Members who have failed to pay membership fees for two consecutive years will be suspended and may be excluded. The executive committee decides on the exclusion of members.

The association is not responsible for actions of its members and their consequences.

==Organs of the association==
a. The executive committee and the general assembly of the members are the organs of the association. Unless specified differently, their decisions are taken with the vote of the simple majority of the members present.

Jens Hoelscher, President (2010)

b. Each individual and institutional member has right to one vote in the general assembly. Only individual members have both active and passive voting rights. Institutional members have only right to one active vote.

===Managing board===
Within the executive committee exists a managing board, which consists of the following:

- President
- Vice-president
- Secretary
- Treasurer

===Elections===
a. President, vice-president, treasurer and secretary are elected on separate ballot papers, by simple majority of members present at the General Assembly.
b. Other officers of the executive committee are elected on a single ballot paper. In the order of votes, candidates enter the executive committee until the new committee, excluding the president, vice-president, Treasurer, and Secretary, consists of nine members.

==History of the association==
In an International Conference held in Urbino, Italy in 1989, a large number of European economists doing research in the field of comparative studies decided to build a new European association in order to further research and scientific exchanges on the subject.

There was, therefore, the establishment of a large promoting committee and of a more restricted organizing committee with the aim to prepare for the founding conference of the association. The founding conference was held in Verona, Italy on 27–29 September 1990 and saw the participation of around 160 economists of 24 different countries.
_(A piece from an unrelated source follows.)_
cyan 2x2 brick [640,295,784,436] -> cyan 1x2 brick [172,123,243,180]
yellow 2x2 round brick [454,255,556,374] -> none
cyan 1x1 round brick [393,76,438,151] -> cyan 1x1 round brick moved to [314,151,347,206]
About 40% of participants were from Eastern Europe and the Soviet Union. The countries represented were: Austria, Belgium, Bulgaria, Czechoslovakia, Denmark, Finland, France, Japan, Germany (both West and East Germany), Hungary, India, Israel, Italy, Netherlands, Poland, Romania, Spain, Sweden, Switzerland, Turkey, United Kingdom, United States, Soviet Union, Yugoslavia. The good scientific level of the Conference and the friendly and informal atmosphere provided by the organizer contributed to a brilliant start of the association.
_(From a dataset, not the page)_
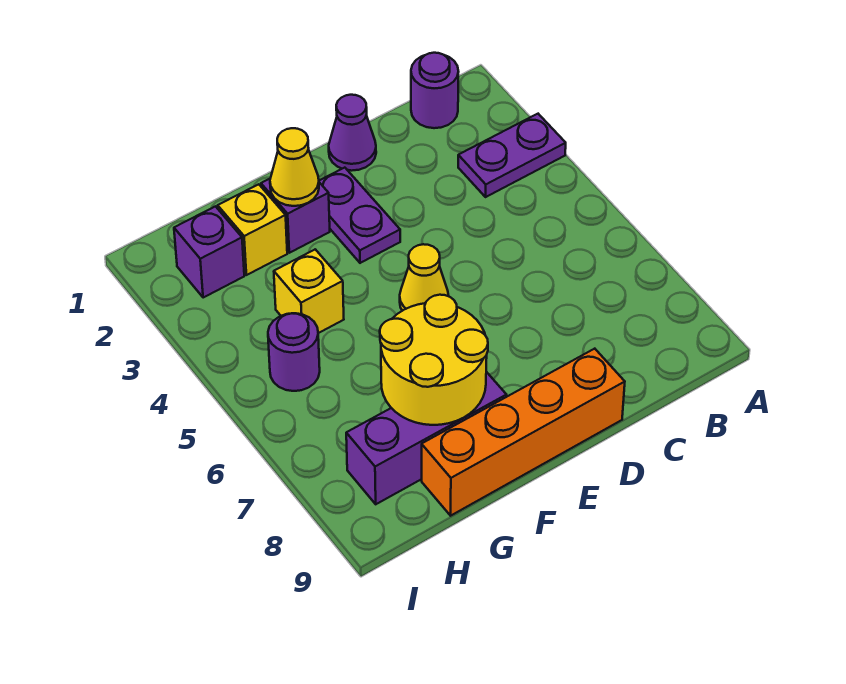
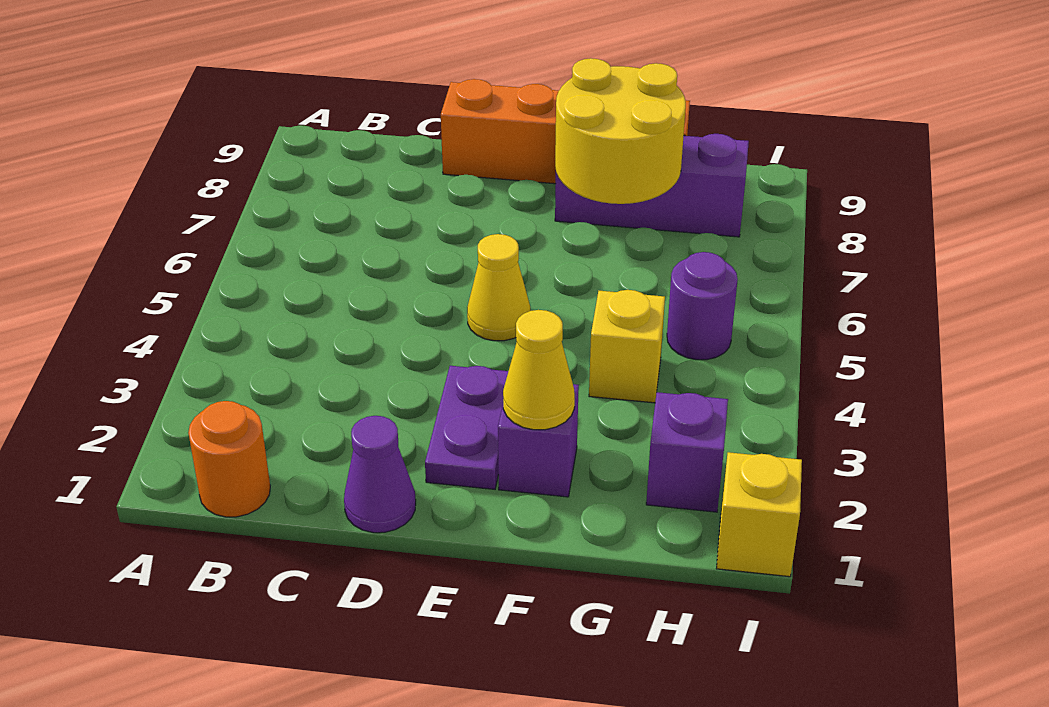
purple 1x2 plate [458,114,566,197] -> none
purple 1x1 round brick [411,53,458,128] -> orange 1x1 round brick [188,401,270,517]
yellow 1x1 brick [218,184,287,275] -> yellow 1x1 brick moved to [716,452,802,577]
The First General Assembly of EACES, held on 27 September 1990, approved the statute and elected Vittorio Valli (University of Turin) for the post of president. On the following day, with a secret ballot, there was the election of the other members of the executive committee on the basis of a list of candidates freely chosen by EACES member. Seven countries were represented in the executive committee. The status of host country probably contributed to an over representation of Italy in the committee, but the rotation of officers and of the location of general Conferences will correct this imbalances in the future. The association was formally registered at a public notary in Turin, Italy on 31 January 1991.

Since its foundation the association has organized nine general conferences and a number of specialized workshops in several countries.

The membership has increased to a total number of about 400, including 9 institutional members.